--- begin PROVIDED RECORDS ---

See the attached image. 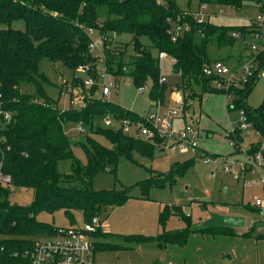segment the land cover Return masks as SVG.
Returning a JSON list of instances; mask_svg holds the SVG:
<instances>
[{
  "label": "trees",
  "instance_id": "obj_1",
  "mask_svg": "<svg viewBox=\"0 0 264 264\" xmlns=\"http://www.w3.org/2000/svg\"><path fill=\"white\" fill-rule=\"evenodd\" d=\"M197 1L231 6L236 10L244 5V0ZM254 2L258 15L264 16V0ZM16 20L24 22L23 29L11 25ZM261 24L256 17L247 24L198 22L175 0H0V167L10 175L14 187L32 190L30 202L20 204L11 200L12 192L8 187L0 186V264H29L35 236L41 232L54 233L57 226L38 220L39 212L53 213L61 209L74 222L78 211L83 221H89L125 203L131 197V186L94 189L91 178L100 170L114 172L120 155L135 161L133 151L151 156L161 147V139L155 132L152 137L143 138L124 133L120 128L94 126L96 116L106 115L149 126L144 114L100 94L97 65L104 67L111 77L129 76L138 88L149 83V99L155 106L163 105L168 87L160 75L158 54L163 52L172 58L174 70L181 77V82L171 89L182 92V111L191 103L192 106L196 101L200 103L205 93H226L230 95L227 111L242 109L246 120L264 141V99L254 107L246 102L247 94L264 70V46L262 41H257ZM174 25H181L182 29L175 33ZM88 29L102 37V53L89 49ZM122 35L127 39L122 41ZM249 36L256 38L255 44L260 45L256 50L244 43L237 56L212 57L209 54L212 41L216 47H221L233 45L236 40L244 42ZM144 38L148 39L147 43ZM249 57H253L255 64L251 75L226 90L216 87V76L205 75L202 70L215 60L236 68ZM44 59L70 68L73 71L70 84L53 83L40 67ZM79 66L86 67L85 76L75 73ZM87 76L93 77L95 83L85 86L83 80ZM26 86L32 89H22ZM48 86H57L59 93L67 92L70 105L60 107L57 100L47 94ZM75 89L80 90L83 98L78 107L71 104V92ZM5 113L8 118H4ZM68 121H81L82 125L89 126L90 133L80 141L85 163L73 153L71 140L64 130V123ZM93 134L103 135L110 146L98 142ZM233 135L240 143L239 130ZM247 150L251 155L260 151L264 158L260 142ZM61 160H70L68 171L59 170ZM192 163L193 158H187L173 162L164 171L148 168L149 176L137 182L139 197L148 198L151 187L171 186ZM171 214L181 217L185 226L164 229ZM158 223L163 229L155 235L114 233L99 227L91 233L95 251L129 248L130 244L147 242L166 249L168 245L184 246L191 232L234 233L228 226L202 227L192 223L180 204L165 203ZM255 229L252 224L251 232L246 235L252 236ZM255 237H264V231L257 232Z\"/></svg>",
  "mask_w": 264,
  "mask_h": 264
},
{
  "label": "rangeland",
  "instance_id": "obj_2",
  "mask_svg": "<svg viewBox=\"0 0 264 264\" xmlns=\"http://www.w3.org/2000/svg\"><path fill=\"white\" fill-rule=\"evenodd\" d=\"M175 1L180 7H189L194 12L213 13L216 7H220L222 13L231 14L223 18V21L227 23H244L250 21L258 13L255 0H244V5L238 10L231 6L212 4H205L203 8L204 4L200 5L197 0ZM11 25L20 29L24 28L22 20L13 21ZM120 37L122 41L127 39L123 35ZM255 39L249 36L244 42L236 40L233 45L221 47H216L215 41H212L209 45V54L212 57L237 56L244 43H255ZM258 40L262 41L264 46L263 38L260 37ZM143 41L147 43L148 39L144 38ZM128 49L130 50V46ZM93 53L99 52L93 51ZM159 62L161 78H164L168 84L163 105L155 106L149 99V83H146L140 90L126 75L110 79V92L104 95V98L140 114L157 112L159 115H164L172 109L178 111L180 107L175 106L171 100L176 91L171 87L180 83L181 77L175 72L170 57L161 56ZM40 67L53 83L58 84L62 81L63 86L70 84L73 71L62 63L44 59ZM100 68L102 66L97 65V73ZM75 73L85 76V72L78 71V69ZM24 88L32 89L31 86L22 87ZM184 91L187 92L188 88ZM47 94L57 100L62 108L70 105L68 93L64 90L59 93L57 86H48ZM229 98L230 95L226 93H205L200 103L196 101L193 106L191 103L189 108L182 111L181 117L186 119V123H190L195 129L198 128L197 146L193 150L160 145L164 147V150L156 151L151 156L133 151L135 161L120 155L115 171L96 172L91 178V186L94 189L131 186V197L125 203L110 208L108 214L106 212L100 215V228L104 231L155 235L163 229L158 223V216L165 203L180 204L184 213L195 224H199L208 217L209 212L215 211L242 214L245 217L244 226L233 228L234 233L232 234L213 235L191 232L187 243L180 247L168 245L166 249H160L155 242H147L130 244L129 248L123 249L97 250L95 264H264V237L256 238L257 230L252 232V236L246 235V232H251L252 224L256 227L264 223L261 220L264 215L260 214L258 209H249L246 206H252L256 197L264 200V187L261 184L244 186L239 164L246 154L251 155L247 150L250 145L254 148L260 142L261 151L264 153V141L252 125L243 130L240 143L228 131L229 122H233L238 114L236 110L227 111L226 104ZM263 99L264 70H261L255 84L247 94L246 102L254 107L259 105ZM71 100V104L75 107L83 103L79 89L72 90ZM147 111L149 112L146 113ZM197 116L198 120H196ZM103 119L104 116H96L94 126L96 124L103 126ZM181 124L180 119L173 120L174 129ZM82 127L84 130L80 131L76 127V122L64 123V130L71 140V148L75 157L85 163L86 156L80 141L84 140L90 130L85 124ZM92 136L101 144L110 146L109 141L103 135L93 134ZM230 140H233V145H230ZM187 158H193V163L182 175L176 177L175 183L171 186L166 184L164 187H151L148 191V198L139 197L140 190L137 182L149 176L148 168L164 171L169 169L173 162ZM69 165L70 160H61L58 168L60 171H68ZM234 172L238 174V178L233 177ZM243 175L245 180L252 181L260 175L264 177V170L251 168ZM10 191L12 192L11 200L20 204H28L32 198L30 189L14 187ZM36 217L40 221L53 223L56 226H82L84 222L78 211L75 214V221L71 222L61 209L53 213L42 211ZM183 226H185L184 220L171 214L165 221L164 229H176ZM47 235L49 233L41 232L35 237Z\"/></svg>",
  "mask_w": 264,
  "mask_h": 264
},
{
  "label": "built area",
  "instance_id": "obj_3",
  "mask_svg": "<svg viewBox=\"0 0 264 264\" xmlns=\"http://www.w3.org/2000/svg\"><path fill=\"white\" fill-rule=\"evenodd\" d=\"M189 12V11H188ZM191 13V12H190ZM198 22H202L203 15L206 13L197 12L191 13ZM257 20L261 21V25L264 23V16L257 15ZM183 28H187L184 25ZM262 28V26H261ZM182 29L181 25H174L172 31L177 33ZM88 33L91 35L89 42V49L93 52L102 53V37L95 34L92 29H88ZM237 36L238 34L233 33ZM175 35L172 36L174 38ZM257 44L251 43V49L256 50ZM165 55L160 52L158 56ZM253 57L247 58L241 65L236 68H231L221 60H215L210 64L203 67V73L205 75H214L215 85L217 88L228 89L230 85H238L239 82L245 81L246 78L251 75L254 68ZM78 71H84L86 67L79 66ZM102 78V81L100 79ZM111 75L106 72L104 67L100 68L97 73V83L100 87L102 96L110 92V79ZM161 80H165L161 78ZM84 85L90 86L95 83L94 78L87 76L84 78ZM139 89H143L139 87ZM173 101L179 106L180 109H172L164 115H159L157 112L144 114L145 122L149 124L132 123L128 119H114L113 117L106 115L103 119V126L109 128H120L124 133L133 134L143 138L152 137L154 132L160 137V145H172L182 150H193L197 146L198 131L190 124L185 123L183 126L176 129L173 128L172 120L175 117H181L183 98L178 94L173 97ZM230 107L232 105L230 104ZM237 118L233 122H229L228 131L232 134L235 130H239L240 136L243 134V130L247 129L251 123L247 122L245 114L242 109L237 110ZM8 113H5L4 118H8ZM196 120H198L196 118ZM76 127L78 130L83 131L82 122L77 121ZM233 140H230V145H233ZM262 159V160H261ZM240 172L243 178V185L249 184H261L264 187V177L259 176L252 181L244 179L243 173L247 168L260 169L264 167L263 156L260 151H257L254 155H247L239 162ZM1 165V164H0ZM233 177L238 178L237 173H233ZM0 186L13 189L14 186L11 183V177L8 173H4L0 167ZM256 205L263 204L262 200L256 199ZM100 227V220L98 216H93L89 221H84L82 226H57L54 233H50L44 237H35L32 250L29 252V264H95V248L91 233L95 232ZM258 230H264V227H257ZM2 247H0V250ZM28 253L27 251L25 252ZM16 264V263H11Z\"/></svg>",
  "mask_w": 264,
  "mask_h": 264
},
{
  "label": "crops",
  "instance_id": "obj_4",
  "mask_svg": "<svg viewBox=\"0 0 264 264\" xmlns=\"http://www.w3.org/2000/svg\"><path fill=\"white\" fill-rule=\"evenodd\" d=\"M177 4V3H176ZM178 5V4H177ZM201 5V4H200ZM179 6V5H178ZM205 4L202 6L203 8H205ZM180 7V6H179ZM181 9H184V10H188L189 12H191V13H197V12H202V11H197V12H194V11H192L189 7L188 8H186V7H180ZM203 13H206V12H203ZM219 14H221V15H219ZM225 15H231V14H224V12L222 13V10H221V8L220 7H216L215 8V10H214V12L213 13H206V15H203L202 17L204 18V20L206 21H210V22H213V23H221V24H247L249 21H247V22H244V23H227V22H224L223 21V18H225ZM257 15H258V13L256 14V16H254V18L255 17H257ZM222 19V20H221ZM226 19H227V17H226ZM261 30V35H260V37H262L263 38V41H264V23H263V25H262V28L260 29ZM163 56H168L167 54H165V55H163ZM161 56H159V58H160ZM168 57H170V56H168ZM222 57H224V56H222ZM170 59H171V61L173 62V60H172V58L170 57ZM228 65V64H227ZM230 67H231V65H229ZM231 68H234V67H231ZM178 94H180V95H182V92H180V91H176L174 94H173V96H172V98H171V100L173 101V97L174 96H176V95H178ZM173 103H174V101H173ZM175 104V103H174ZM176 105V104H175ZM149 111H147L146 113H148ZM145 114V113H144ZM236 117V116H235ZM180 119L181 121H182V124L181 125H178V126H176L177 128L178 127H181V126H183L185 123H186V119H184V118H182V117H175L174 119ZM197 119H199L198 118V116L196 117ZM237 118V117H236ZM236 118H234V119H236ZM173 119V120H174ZM173 120H172V123H173ZM196 130L198 131V128H196ZM257 133V132H256ZM264 167H262L261 168V170H264L263 169ZM251 168L249 167V168H247L246 170H250ZM245 170V171H246ZM252 184V183H251ZM256 199H260V200H262V202H263V204H261V205H256L255 204V201H256ZM252 206H255L256 207V210L258 209L259 210V212H260V214H262V215H264V200L262 199V198H260V197H256L255 198V200H254V204L252 205ZM223 214H235V215H240V216H242L243 218H244V220H245V217L242 215V214H236V213H226V212H222ZM258 219H260V218H258ZM261 220H263L264 221V218L263 219H261ZM244 224H245V222H244ZM244 226V225H243ZM242 227V226H241ZM257 227H261V228H263L264 227V223H262V224H258L257 226H256V229L255 230H257L258 232H263L264 230H258L257 229ZM232 228H235V227H232ZM105 231H107V230H105ZM217 235V234H216ZM219 236H221V235H219Z\"/></svg>",
  "mask_w": 264,
  "mask_h": 264
},
{
  "label": "water",
  "instance_id": "obj_5",
  "mask_svg": "<svg viewBox=\"0 0 264 264\" xmlns=\"http://www.w3.org/2000/svg\"><path fill=\"white\" fill-rule=\"evenodd\" d=\"M120 2L127 0H119ZM164 147H160L157 151H163ZM244 218L240 215L235 214H223L215 211H211L208 217L203 219L199 224L202 227L209 226H228V227H241L244 225Z\"/></svg>",
  "mask_w": 264,
  "mask_h": 264
}]
</instances>
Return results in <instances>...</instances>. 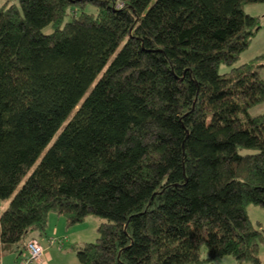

--- end PROVIDED RECORDS ---

> [REQUIREMENTS]: Return each line above that contains the string "label", copying it in full. Match case exactly.

> [WRITTEN SOLUTION]:
  "label": "trees",
  "label": "rangeland",
  "label": "built area",
  "label": "crops",
  "label": "water",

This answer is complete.